▸ Exercise details: Could you return all of the entries below exactly, minus the pictures?
[Data extract Boundary: Start]
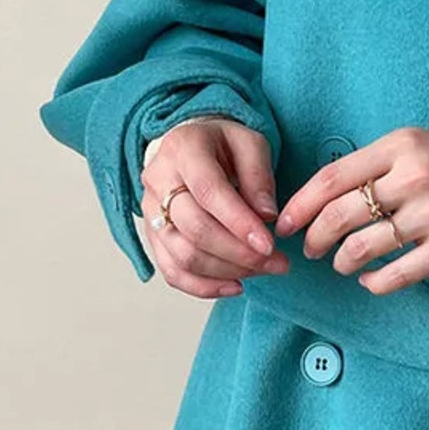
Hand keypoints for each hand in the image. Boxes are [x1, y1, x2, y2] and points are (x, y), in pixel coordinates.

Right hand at [140, 119, 289, 297]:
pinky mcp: (153, 236)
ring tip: (264, 270)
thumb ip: (259, 176)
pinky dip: (204, 286)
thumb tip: (267, 216)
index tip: (269, 245)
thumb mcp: (251, 143)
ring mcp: (150, 211)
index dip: (240, 223)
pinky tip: (236, 286)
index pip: (209, 192)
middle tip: (277, 263)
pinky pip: (172, 271)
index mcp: (183, 149)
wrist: (191, 146)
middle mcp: (158, 180)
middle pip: (195, 229)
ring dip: (228, 271)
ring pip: (183, 255)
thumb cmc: (224, 144)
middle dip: (240, 253)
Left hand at [274, 126, 428, 294]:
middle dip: (314, 238)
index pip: (333, 177)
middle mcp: (417, 177)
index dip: (300, 205)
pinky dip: (373, 282)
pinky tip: (370, 279)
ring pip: (362, 248)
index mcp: (403, 145)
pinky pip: (395, 274)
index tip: (284, 222)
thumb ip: (375, 164)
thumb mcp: (420, 145)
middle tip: (309, 248)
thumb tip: (321, 198)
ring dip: (341, 262)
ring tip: (341, 263)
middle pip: (340, 215)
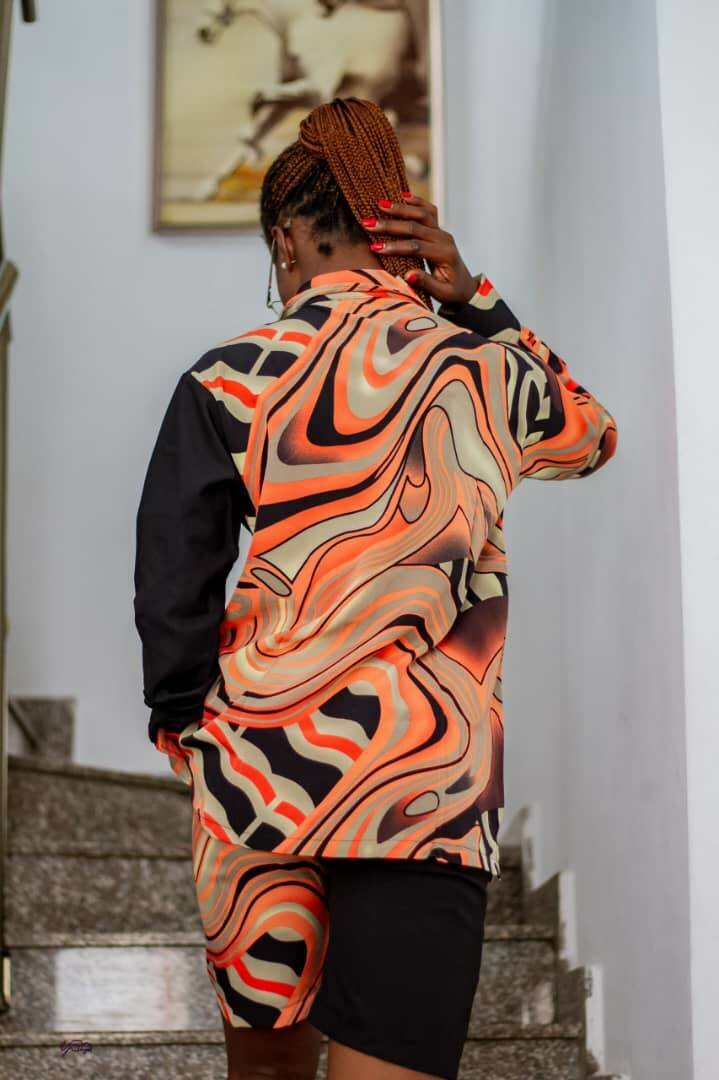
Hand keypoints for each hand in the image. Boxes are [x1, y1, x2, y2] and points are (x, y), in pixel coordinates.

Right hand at [362, 193, 476, 304]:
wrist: (464, 287)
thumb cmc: (451, 292)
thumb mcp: (441, 294)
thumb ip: (425, 283)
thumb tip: (408, 274)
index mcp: (444, 255)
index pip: (416, 247)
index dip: (395, 247)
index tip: (375, 248)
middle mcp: (444, 239)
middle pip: (415, 227)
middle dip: (390, 225)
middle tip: (369, 223)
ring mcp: (442, 232)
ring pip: (422, 214)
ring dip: (400, 209)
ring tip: (380, 204)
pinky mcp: (439, 229)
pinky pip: (429, 211)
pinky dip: (416, 202)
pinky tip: (401, 195)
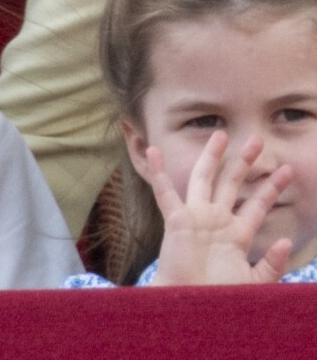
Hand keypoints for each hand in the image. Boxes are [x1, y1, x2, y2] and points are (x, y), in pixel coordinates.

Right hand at [148, 131, 293, 285]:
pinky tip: (154, 151)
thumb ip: (271, 265)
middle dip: (245, 161)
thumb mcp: (254, 284)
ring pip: (204, 179)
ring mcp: (195, 217)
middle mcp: (216, 220)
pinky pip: (164, 192)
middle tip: (258, 139)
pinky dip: (158, 172)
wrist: (191, 306)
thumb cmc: (219, 298)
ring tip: (221, 134)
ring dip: (212, 157)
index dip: (271, 188)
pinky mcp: (176, 220)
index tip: (286, 170)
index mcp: (235, 234)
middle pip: (232, 183)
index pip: (257, 204)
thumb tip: (284, 242)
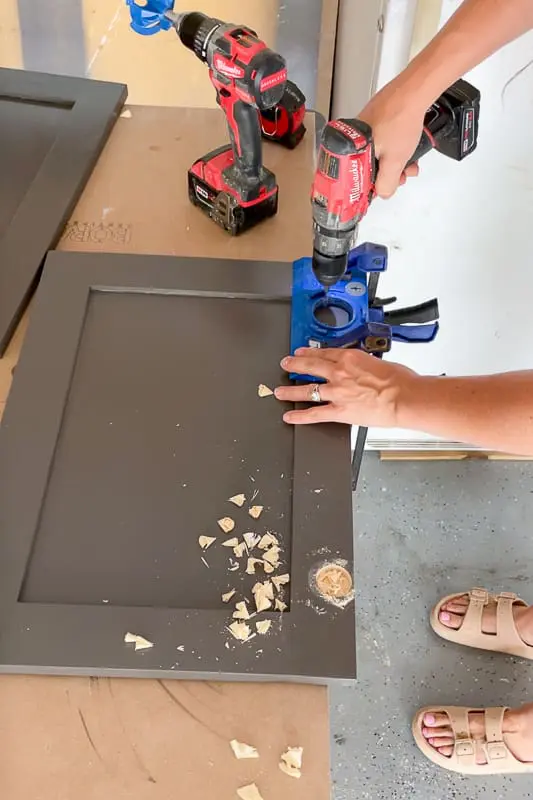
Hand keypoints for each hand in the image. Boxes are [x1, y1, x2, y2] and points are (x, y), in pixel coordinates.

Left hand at [276, 348, 418, 426]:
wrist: (404, 397)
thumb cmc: (399, 380)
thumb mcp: (379, 362)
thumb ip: (364, 365)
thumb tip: (362, 370)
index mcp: (350, 358)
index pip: (324, 353)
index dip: (309, 353)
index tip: (302, 353)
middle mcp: (339, 373)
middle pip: (309, 366)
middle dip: (294, 365)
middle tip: (285, 364)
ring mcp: (336, 392)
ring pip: (306, 390)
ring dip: (290, 390)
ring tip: (280, 391)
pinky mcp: (338, 411)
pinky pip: (314, 414)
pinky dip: (299, 416)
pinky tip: (289, 416)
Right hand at [357, 81, 426, 197]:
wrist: (414, 92)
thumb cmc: (401, 120)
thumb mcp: (395, 162)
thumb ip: (387, 183)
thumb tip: (383, 193)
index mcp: (351, 148)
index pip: (354, 177)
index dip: (371, 186)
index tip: (382, 188)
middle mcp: (354, 136)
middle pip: (368, 166)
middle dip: (389, 174)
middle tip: (402, 174)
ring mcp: (365, 125)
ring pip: (378, 153)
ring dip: (395, 161)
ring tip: (410, 162)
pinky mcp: (376, 117)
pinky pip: (383, 140)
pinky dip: (395, 147)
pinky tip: (408, 147)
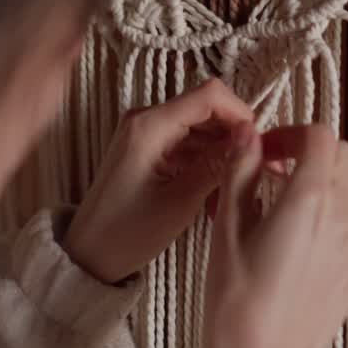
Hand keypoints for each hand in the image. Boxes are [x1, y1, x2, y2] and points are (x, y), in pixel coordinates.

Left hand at [64, 79, 254, 283]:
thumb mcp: (181, 201)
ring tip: (237, 182)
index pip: (209, 94)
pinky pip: (186, 141)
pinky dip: (205, 159)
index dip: (240, 113)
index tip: (258, 142)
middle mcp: (144, 119)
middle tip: (256, 166)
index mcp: (149, 125)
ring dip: (221, 149)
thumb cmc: (126, 233)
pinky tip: (216, 186)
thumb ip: (217, 165)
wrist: (89, 253)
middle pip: (206, 108)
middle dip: (234, 133)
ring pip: (199, 126)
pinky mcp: (146, 147)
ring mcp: (144, 132)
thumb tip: (250, 139)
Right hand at [204, 124, 347, 347]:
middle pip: (341, 156)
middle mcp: (343, 218)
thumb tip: (246, 137)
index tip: (265, 150)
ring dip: (327, 181)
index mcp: (309, 201)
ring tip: (292, 200)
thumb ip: (240, 173)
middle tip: (273, 169)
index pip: (318, 137)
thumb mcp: (227, 230)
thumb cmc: (238, 305)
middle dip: (308, 153)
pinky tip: (324, 226)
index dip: (290, 134)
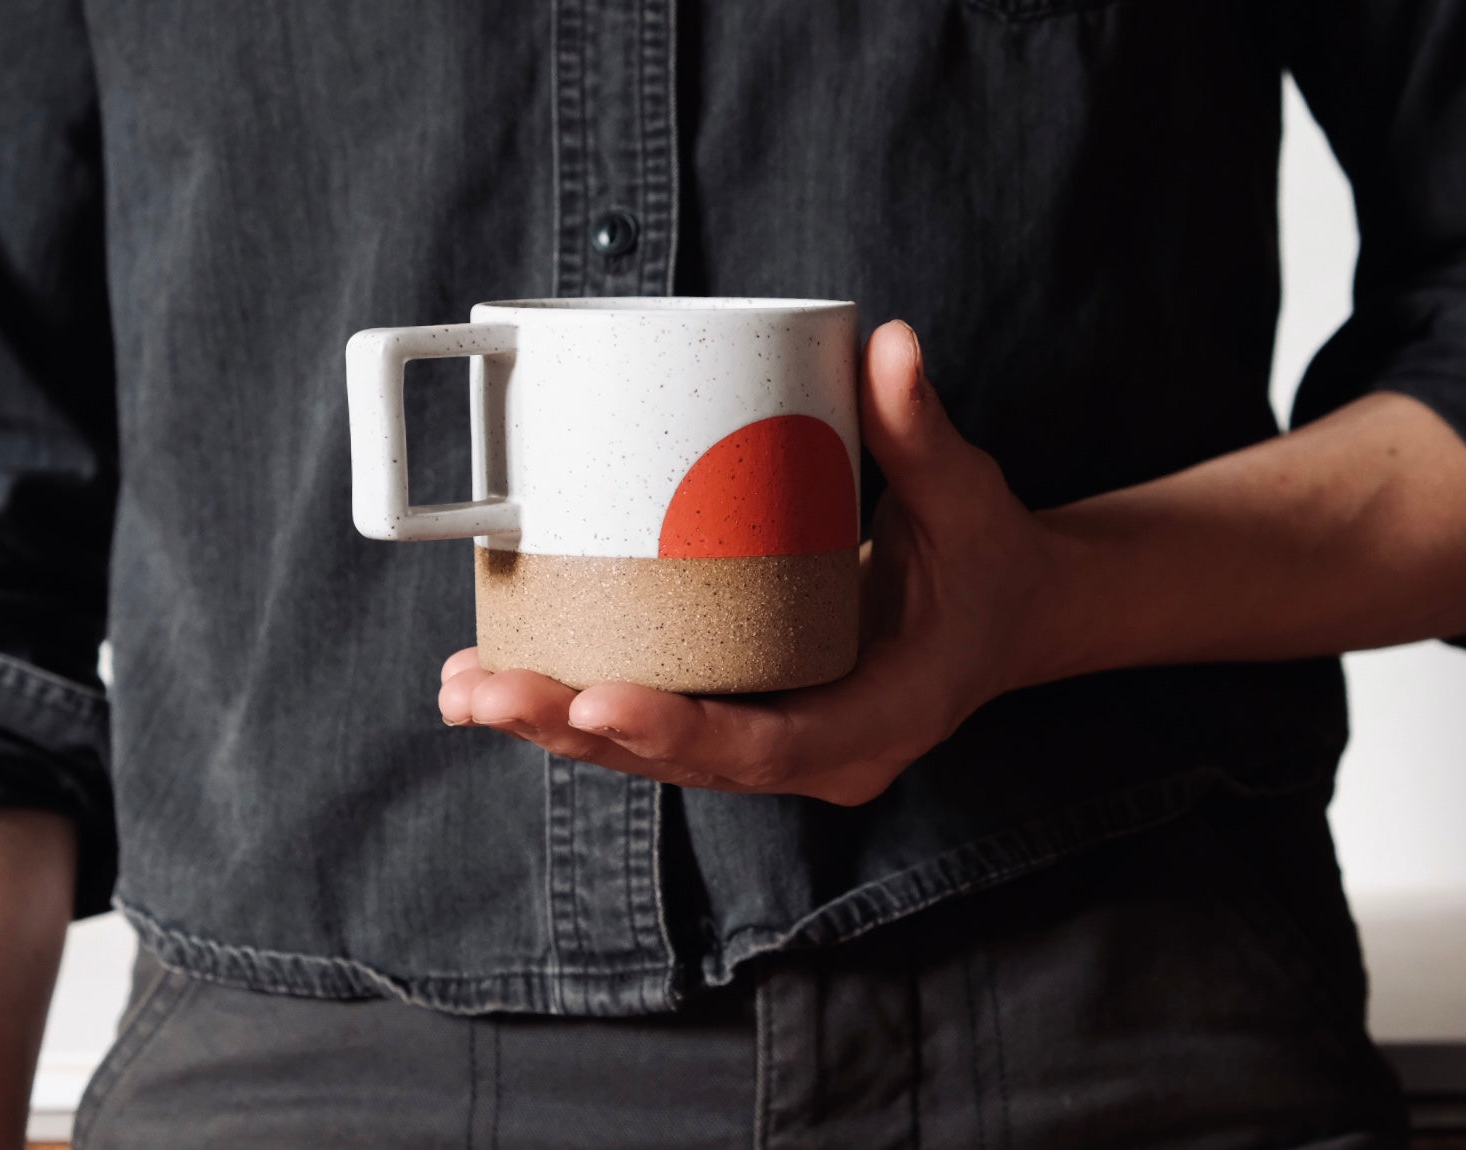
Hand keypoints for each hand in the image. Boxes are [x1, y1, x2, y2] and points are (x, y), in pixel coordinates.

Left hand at [437, 321, 1051, 804]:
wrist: (1001, 615)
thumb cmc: (985, 561)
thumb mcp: (966, 498)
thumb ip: (919, 428)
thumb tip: (885, 343)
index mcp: (878, 720)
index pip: (770, 746)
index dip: (678, 729)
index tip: (593, 699)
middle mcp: (819, 754)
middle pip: (682, 762)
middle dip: (572, 728)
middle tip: (479, 689)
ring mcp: (778, 746)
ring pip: (652, 757)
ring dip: (553, 726)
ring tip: (464, 688)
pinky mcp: (748, 718)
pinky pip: (656, 728)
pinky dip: (577, 709)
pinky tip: (500, 677)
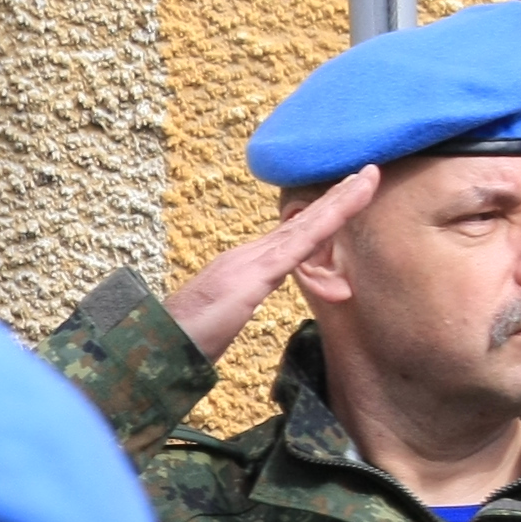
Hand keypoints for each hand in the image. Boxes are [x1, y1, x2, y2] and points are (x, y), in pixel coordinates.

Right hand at [160, 167, 379, 360]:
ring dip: (340, 201)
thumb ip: (231, 310)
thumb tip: (238, 308)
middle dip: (336, 198)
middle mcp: (246, 256)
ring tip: (368, 179)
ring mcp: (249, 262)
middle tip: (368, 173)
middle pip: (301, 223)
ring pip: (306, 226)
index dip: (316, 216)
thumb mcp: (215, 324)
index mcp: (240, 267)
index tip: (342, 198)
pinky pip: (300, 245)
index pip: (288, 237)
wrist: (152, 348)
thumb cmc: (179, 342)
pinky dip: (328, 221)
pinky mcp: (254, 275)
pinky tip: (348, 205)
[Data extract Boundary: End]
▸ Result of the exercise:
Hand keypoints for each hand in the image. Boxes are [x1, y1, x2, y2] and points are (x, y), in pixel coordinates.

Right hand at [140, 119, 289, 297]:
pinky mcp: (153, 236)
ring tip: (264, 270)
thumb ip: (259, 176)
pinky dip: (204, 286)
thumb tip: (267, 216)
index tip: (269, 245)
thumb mcp: (251, 143)
ring mcp: (150, 211)
index dip: (240, 223)
pinky tip: (236, 286)
index pip: (209, 192)
middle tip: (277, 263)
pinky pip: (172, 271)
index mcp: (183, 149)
wrist: (191, 146)
middle mcp: (158, 180)
middle pip: (195, 229)
ring dip: (228, 271)
ring pip: (183, 255)
thumb cmc: (224, 144)
middle dip: (240, 253)
Left hand at [274, 126, 428, 294]:
middle dip: (314, 238)
index pip: (333, 177)
middle mcp: (417, 177)
index dip: (300, 205)
pinky dip: (373, 282)
pinky tip: (370, 279)
ring pip: (362, 248)
index mcp: (403, 145)
pinky pip: (395, 274)
index tip: (284, 222)
thumb ip: (375, 164)
thumb mcp: (420, 145)
middle tip: (309, 248)
thumb tip: (321, 198)
ring dip: (341, 262)
ring tip: (341, 263)
middle pip: (340, 215)
Hand keypoints for each hand in the image. Boxes are [x1, y1, x2, y2] and points are (x, y), in pixel coordinates.

Right hand at [362, 193, 476, 304]:
wrist: (464, 287)
thumb cmc: (451, 292)
thumb mcp: (441, 294)
thumb ip: (425, 283)
thumb tip: (408, 274)
index mcp: (444, 255)
index pip: (416, 247)
index dip: (395, 247)
index tip: (375, 248)
middle mcp: (444, 239)
middle pip: (415, 227)
middle dip: (390, 225)
middle tip: (369, 223)
ring mcp: (442, 232)
ring pip: (422, 214)
ring dip: (400, 209)
ring tip: (380, 204)
pinky mcp: (439, 229)
pinky pip: (429, 211)
pinky dip: (416, 202)
pinky tip: (401, 195)
Hand keypoints for each hand in the image. Boxes are [x1, y1, x2, y2] and points are (x, y), in pixel coordinates.

Right hand at [148, 131, 293, 285]:
pinky tip: (154, 151)
thumb ip: (271, 265)
middle dip: (245, 161)
thumb mcp: (254, 284)
ring pip: (204, 179)
ring mcp: (195, 217)
middle mcp: (216, 220)
pinky pip: (164, 192)
middle tip: (258, 139)
pinky dip: (158, 172)
wrist: (191, 306)
thumb cmc: (219, 298)
ring tip: (221, 134)
ring dip: (212, 157)
index dip: (271, 188)
pinky mcp: (176, 220)
index tip: (286, 170)
index mcp: (235, 234)
middle pip: (232, 183)
index pip: (257, 204)
thumb tip: (284, 242)
Hand keypoints for each hand in the image. Boxes are [x1, y1, x2, y2] and points are (x, y), in pixel coordinates.

Left hand at [276, 348, 418, 426]:
wrist: (404, 397)
thumb cmc: (399, 380)
thumb mcp: (379, 362)
thumb ip: (364, 365)
thumb tip: (362, 370)
index mcp: (350, 358)
index pip: (324, 353)
index dip: (309, 353)
index tip: (302, 353)
middle mcp: (339, 373)
middle pip: (309, 366)
middle dip: (294, 365)
middle tip: (285, 364)
ring mcp: (336, 392)
ring pip: (306, 390)
ring dip: (290, 390)
ring tip: (280, 391)
pinky mcp: (338, 411)
pinky pip: (314, 414)
pinky dip: (299, 416)
pinky tip: (289, 416)
Right hand at [357, 81, 426, 197]:
wrist: (414, 92)
thumb cmc: (401, 120)
thumb mcp: (395, 162)
thumb ip: (387, 183)
thumb tip: (383, 193)
index mcp: (351, 148)
index pip: (354, 177)
index dip: (371, 186)
index tip: (382, 188)
middle mcp: (354, 136)
middle pip: (368, 166)
middle dip: (389, 174)
middle tip: (402, 174)
ring mcp: (365, 125)
ring pip: (378, 153)
ring dip: (395, 161)
ring tip: (410, 162)
pinky mcp: (376, 117)
pinky pip: (383, 140)
pinky dip: (395, 147)
pinky tip: (408, 147)
Hand keypoints for each hand in the image. Boxes are [x1, y1, x2, y2] and points are (x, y), in pixel coordinates.

Left hand at [64, 79, 254, 283]:
thumb mcp: (181, 201)
ring tip: (237, 182)
index pip: (209, 94)
pinky pip: (186, 141)
pinky dip: (205, 159)
index dip: (240, 113)
index tip: (258, 142)
middle mcp: (144, 119)
middle tip: (256, 166)
index mcp: (149, 125)
ring dip: (221, 149)
thumb cmc: (126, 233)
pinky tip: (216, 186)
thumb ip: (217, 165)
wrist: (89, 253)
middle pip: (206, 108)
middle dip: (234, 133)
ring pip: (199, 126)
pinky mcp: (146, 147)
ring mcp: (144, 132)
thumb tip: (250, 139)
Right hand at [204, 124, 347, 347]:
middle pip: (341, 156)
middle mcp: (343, 218)
thumb tip: (246, 137)
index tip: (265, 150)
ring dip: (327, 181)
index mcp: (309, 201)
ring tip: (292, 200)
thumb ip: (240, 173)
middle tip: (273, 169)
index pip: (318, 137)
thumb mcp: (227, 230)
thumb cmc: (238, 305)
middle dip: (308, 153)
pinky tip: (324, 226)
index dip: (290, 134)
Hand keypoints for each hand in the image. Boxes are [x1, y1, x2, y2] and points are (x, y), in pixel coordinates.

Left hand at [437, 321, 1051, 804]:
wrist: (1001, 615)
thumb cmc: (985, 561)
thumb mcp: (966, 498)
thumb ip: (919, 428)
thumb tip: (885, 343)
index mcp: (878, 720)
index pip: (770, 746)
index dip: (678, 729)
index tip: (593, 699)
middle mcp: (819, 754)
middle pip: (682, 762)
middle dip: (572, 728)
middle tip: (479, 689)
ring mcp: (778, 746)
ring pip: (652, 757)
ring dip: (553, 726)
ring tip: (464, 688)
pinky mcp: (748, 718)
pinky pip: (656, 728)
pinky dip: (577, 709)
pinky tip: (500, 677)
Hand keypoints for each hand in the image. Boxes are [x1, y1, x2, y2] and points are (x, y), in pixel coordinates.

Right hand at [160, 167, 379, 360]:
ring dip: (340, 201)
thumb ip: (231, 310)
thumb tip: (238, 308)
middle dip: (336, 198)
middle mcp: (246, 256)
ring tip: (368, 179)
ring mcp: (249, 262)
middle tip: (368, 173)
middle pip: (301, 223)
ring pip: (306, 226)
index dip: (316, 216)
thumb mcp: (215, 324)
index mcp: (240, 267)
index tip: (342, 198)
pinky pip: (300, 245)
index pip: (288, 237)
wrist: (152, 348)
thumb cmc: (179, 342)
pinky dip: (328, 221)
pinky mcp: (254, 275)
pinky tip: (348, 205)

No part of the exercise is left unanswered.